La cafeína puede darte un impulso de energía y hacer que tu esfuerzo percibido disminuya. Las investigaciones han demostrado que el café puede mejorar el rendimiento en el sprint y también puede mejorar la resistencia porque retrasa la aparición de la fatiga muscular y del sistema nervioso central. Bebe una taza de café entre una hora y 30 minutos antes de correr para que los efectos sean plenos en el momento en que salgas al asfalto.

Respira.

Por supuesto, respira. Cuando una carrera empieza a ser realmente dura, le gusta hacer respiraciones profundas y purificadoras, para estar más controlad. A veces, el simple hecho de controlar la respiración puede hacer que correr sea más fácil.
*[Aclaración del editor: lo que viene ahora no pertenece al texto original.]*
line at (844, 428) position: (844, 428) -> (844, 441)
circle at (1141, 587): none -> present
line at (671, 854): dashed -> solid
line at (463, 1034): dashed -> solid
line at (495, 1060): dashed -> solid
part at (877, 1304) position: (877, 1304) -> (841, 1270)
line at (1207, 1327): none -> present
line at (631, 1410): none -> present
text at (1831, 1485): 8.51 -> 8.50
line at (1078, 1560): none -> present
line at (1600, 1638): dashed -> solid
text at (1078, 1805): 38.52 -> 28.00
Piensa en lo genial que es que puedas hacer esto.

Piensa en las personas menos afortunadas que tú que no son capaces de hacer físicamente lo que tú puedes hacer. Un entrenador que conozco termina cada clase diciendo: Tómate un momento para dar las gracias y agradecer la capacidad de mover tu cuerpo como lo has hecho hoy, porque es un regalo. Yo pienso en eso cuando estoy corriendo, y siempre me da un poco más de ánimo.

Baja el ritmo

Si sales a toda velocidad, va a ser muy difícil mantenerla. Reducir la velocidad y ajustar el ritmo a medida que avanzas es parte del arte de correr: tienes que aprender a escuchar a tu cuerpo. No hay nada de malo en reducir la velocidad cuando lo necesites y correr a un ritmo que te resulte cómodo. Con el tiempo, tu ritmo cómodo será más rápido.

Controla las rozaduras.

No hay nada peor que correr con ropa incómoda. Las temidas rozaduras pueden producirse por tener la ropa suelta en una zona determinada. Cuando estamos incómodos, hacemos ajustes para evitar esa sensación de dolor. Esto es una compensación, y puede dar lugar a que corras de forma diferente, con mala forma». Deshazte de la ropa que roza o aprieta demasiado. También puedes llevar un stick antirozaduras o un pequeño tubo de Aquaphor.